Fufu (Swallows)
Making swallows can be a labor of love. Throughout West Africa, swallows, which are a satisfying accompaniment to vegetable soups and stewed meats, are traditionally prepared by pounding cooked starchy roots or tubers in a large mortar with a heavy pestle. As the vegetables break down, hot water is added and the mixture becomes stretchy and soft, with a texture like yeast dough. All swallows are not fufu, but fufu is the term commonly used in the diaspora to describe the method in this recipe: continuous cooking, stirring and kneading turns finely milled starch into a smooth, elastic mass. The result, like that of the classic method, is notably neutral in taste and always served warm.
- Total:
- Serves: 2 persons
Ingredients
- 1cup yam, cassava, cocoyam or plantain flour (see Tip)

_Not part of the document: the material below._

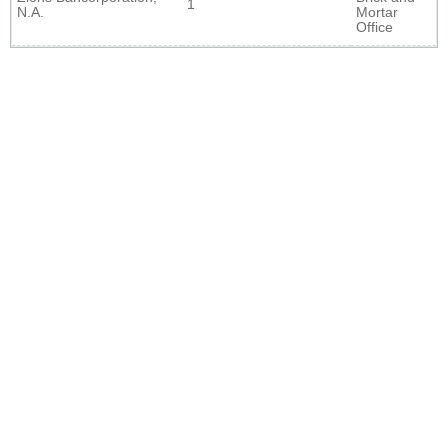
1
N.A.
Mortar
Office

- Vegetable soups and stewed meat, such as efo riro, for serving
Instructions
Step 1
Pour 3 cups of water into a medium pot and make a slurry by stirring in the flour all at once with a wooden spoon. Set the pot over medium-low heat. Cook the batter, stirring continuously as it thickens and begins to form a dough, 4 to 5 minutes.Step 2
Reduce the heat to low and fold the batter over itself, smoothing out any lumps as you fold. You should have a thick and chalky-looking dough at this point. Continue to cook while folding until the dough begins to stiffen and pull away from the sides of the pot, and a thin film forms on the bottom, 3 to 4 minutes.Step 3
Spread the dough across the bottom of the pot, then use the wooden spoon to poke a few deep indents on the surface. Pour 1/4 cup of water around the edges and over the top of the dough.Step 4
Cover and cook without stirring until the dough is heated through, translucent and all the starchy granules have absorbed the water, 6 to 8 minutes.Step 5
Remove the lid and mix until a smooth, slightly glossy and sticky dough forms. If the dough is too firm, you can add up to 1/4 cup additional water. It should be soft and somewhat pliable, but not runny. Remove from heat, cover and let sit to set and cool slightly, at least 5 minutes and up to 15 minutes.Step 6
Form the mixture into spheres to serve: Fill a bowl with water and dip a large serving spoon to wet it, then scoop the dough. Press the scooped dough in the spoon against the side of the pot to shape the dough into a round, then transfer to a shallow bowl. Repeat with the remaining dough to form 2 to 3 more spheres, dipping the spoon into the water before each scoop. Fufu and swallows are typically served with a vegetable soup, such as efo riro, egusi soup or okra soup, and topped with any stewed meats.